The Value of Education Spending
It is an undeniable truth that education has a huge effect on one’s life. The skills and knowledge gained throughout schooling are a boon for your entire life, anything from basic mathematics to reading comprehension skills. It has long been assumed that a higher level of school quality results in a more productive individuals and, on a broader scale, better schools result in a more productive country. Developed nations continue to look towards investments in their school system as a way to guarantee their economic future, with the United Kingdom spending nearly 10% of its national budget on education. The education secretary, Justine Greening, sought “increase in core funding of £1.3bn for schools over two years”. It is clear education spending is a sector that the United Kingdom does not hesitate to further invest in.
While the general logic behind the idea that better schools are a prerequisite for improving the lot of the poorest in our society seems sound, it is theorized that there is a point of diminishing returns with investment into a nation’s school system, a breaking point where state and private investment in general prosperity will have a greater effect on boosting the economic productivity of an individual and the society as a whole, rather than further investment in schooling. The unfortunate truth is it is entirely possible that the United Kingdom has already reached this point.
The Heyneman-Loxely effect explores the connection between a families’ socio-economic status (based on income, education, and occupation) and school quality as determinants for an individual’s economic productivity. It is common sense to believe that education and your family’s status are equal predicators across all nations regardless of their economic development. However research may show this idea to be a false.
While school quality is still the major determinant in poorer, developing countries, in richer countries the socioeconomic status of a family is much reliable indicator of an individual’s future economic productivity. Essentially the theory surmises that, in developing nations, the vast gulf in quality between good and poor schools mean that attending a good school will have a fundamental impact on your future. However within developed nations, such as the United Kingdom, all schools reach a certain standard, and provide a core curriculum of useful and important knowledge. When this is the case the family’s socioeconomic status, which can be linked to the general prosperity of the nation, serves as a better predictor of the future economic productivity of an individual.
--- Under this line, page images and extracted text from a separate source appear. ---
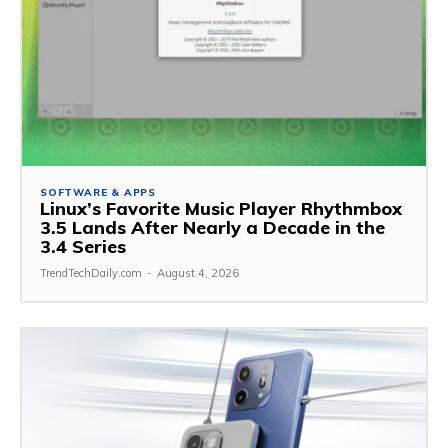
SOFTWARE & APPS
Linux’s Favorite Music Player Rhythmbox
3.5 Lands After Nearly a Decade in the
3.4 Series
TrendTechDaily.com
-
August 4, 2026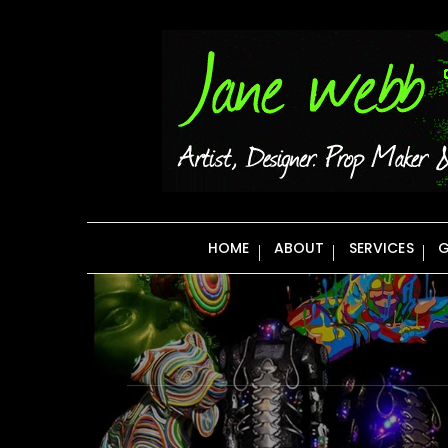
Skip
to
content
HOME
ABOUT
SERVICES
G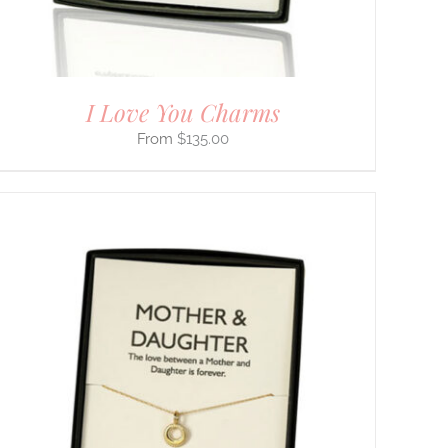
I Love You Charms
$
135.00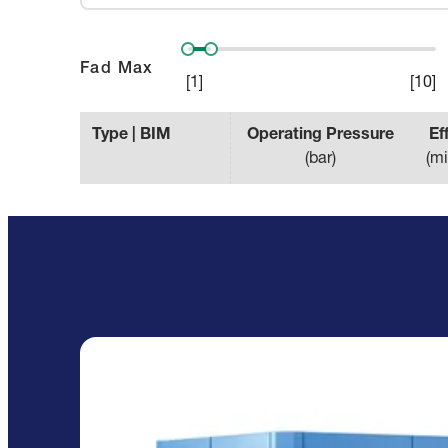
Fad Max
[
1
]
[
10
]
Type | BIM
Operating Pressure
Ef
(
bar
)
(
mi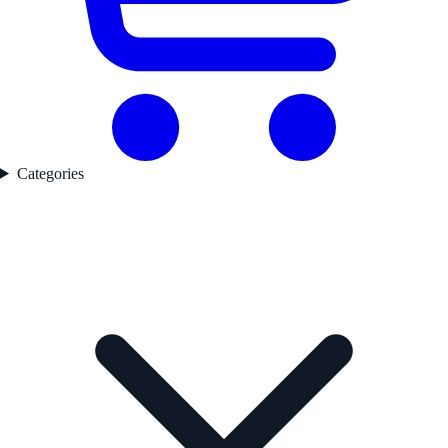
Categories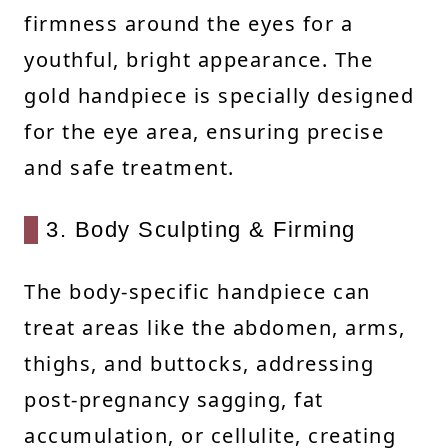
firmness around the eyes for a
youthful, bright appearance. The
gold handpiece is specially designed
for the eye area, ensuring precise
and safe treatment.
3. Body Sculpting & Firming
The body-specific handpiece can
treat areas like the abdomen, arms,
thighs, and buttocks, addressing
post-pregnancy sagging, fat
accumulation, or cellulite, creating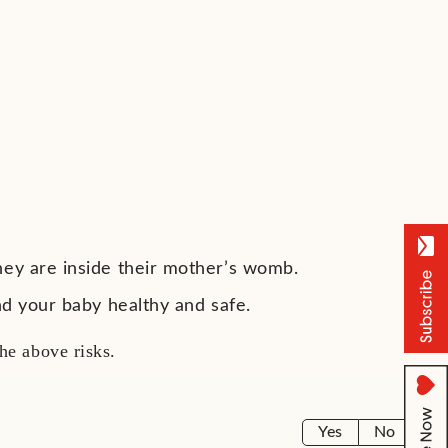
hey are inside their mother’s womb.
and your baby healthy and safe.
 the above risks.
Yes
No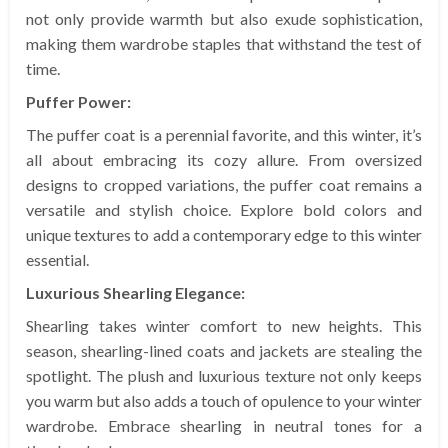
not only provide warmth but also exude sophistication,
making them wardrobe staples that withstand the test of
time.
Puffer Power:
The puffer coat is a perennial favorite, and this winter, it’s
all about embracing its cozy allure. From oversized
designs to cropped variations, the puffer coat remains a
versatile and stylish choice. Explore bold colors and
unique textures to add a contemporary edge to this winter
essential.
Luxurious Shearling Elegance:
Shearling takes winter comfort to new heights. This
season, shearling-lined coats and jackets are stealing the
spotlight. The plush and luxurious texture not only keeps
you warm but also adds a touch of opulence to your winter
wardrobe. Embrace shearling in neutral tones for a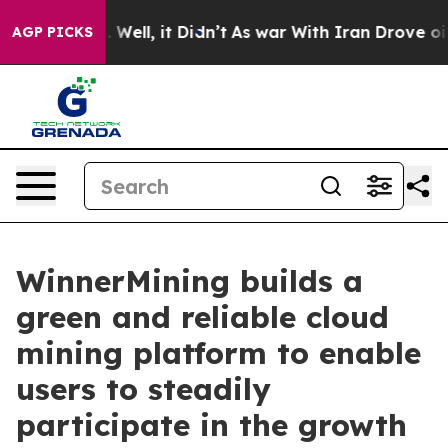
 40%. Well, it Didn’t
As war With Iran Drove oil Pri
AGP PICKS
WinnerMining builds a
green and reliable cloud
mining platform to enable
users to steadily
participate in the growth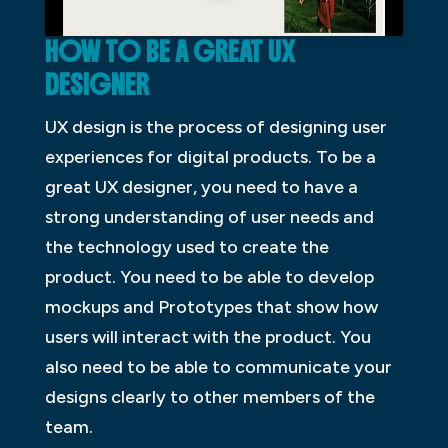
HOW TO BE A GREAT UX
DESIGNER
UX design is the process of designing user
experiences for digital products. To be a
great UX designer, you need to have a
strong understanding of user needs and
the technology used to create the
product. You need to be able to develop
mockups and Prototypes that show how
users will interact with the product. You
also need to be able to communicate your
designs clearly to other members of the
team.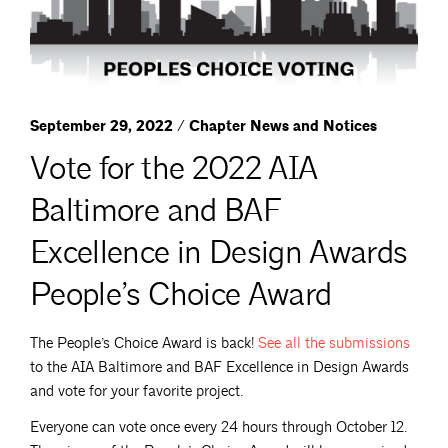
September 29, 2022 / Chapter News and Notices
Vote for the 2022 AIA
Baltimore and BAF
Excellence in Design Awards
People’s Choice Award
The People’s Choice Award is back!
See all the
submissions
to the AIA Baltimore and BAF Excellence in Design Awards
and vote for your favorite project.
Everyone can vote once every 24 hours through October 12.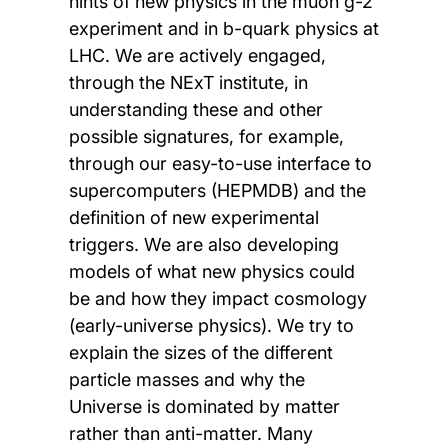
hints of new physics in the muon g-2
experiment and in b-quark physics at
LHC. We are actively engaged,
through the NExT institute, in
understanding these and other
possible signatures, for example,
through our easy-to-use interface to
supercomputers (HEPMDB) and the
definition of new experimental
triggers. We are also developing
models of what new physics could
be and how they impact cosmology
(early-universe physics). We try to
explain the sizes of the different
particle masses and why the
Universe is dominated by matter
rather than anti-matter. Many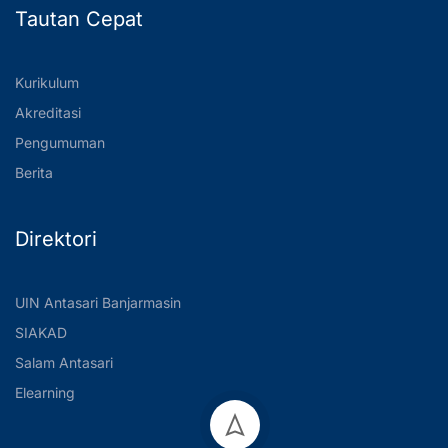
Tautan Cepat
Kurikulum
Akreditasi
Pengumuman
Berita
Direktori
UIN Antasari Banjarmasin
SIAKAD
Salam Antasari
Elearning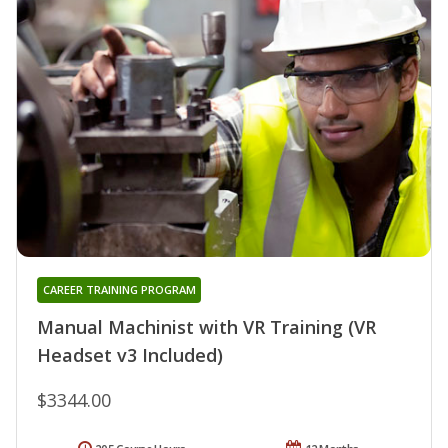
CAREER TRAINING PROGRAM
Manual Machinist with VR Training (VR
Headset v3 Included)
$3344.00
A wealthier and more economically productive society produces a new generation that is more productive as well.
The cost of schooling is on the rise throughout the United Kingdom and it might be assumed that because the government and its citizens are putting more money into schools, the investments will bear the fruit of increased productivity in the coming years. Unfortunately this assumption might not be correct, and the seeds of productivity may have been buried with ill begotten knowledge. Programs such as vocational training or tax breaks to small businesses are more likely to increase the general prosperity of the population, and consequently raise the socioeconomic status of the population en masse. A higher socioeconomic status across the board will translate into a more lucrative investment for the British government then a well-intentioned investment in education.
The United Kingdom currently ranks 6th among developed nations for education, and it is entirely possible that the country has long passed the point where education investments outstrips economic well being in terms of returns for long term economic productivity. While improvements to the school system are often the priority of those who wish to “look towards the future” it might be time to realise that looking toward the future can best be done by improving the general prosperity of individual’s and the country as a whole.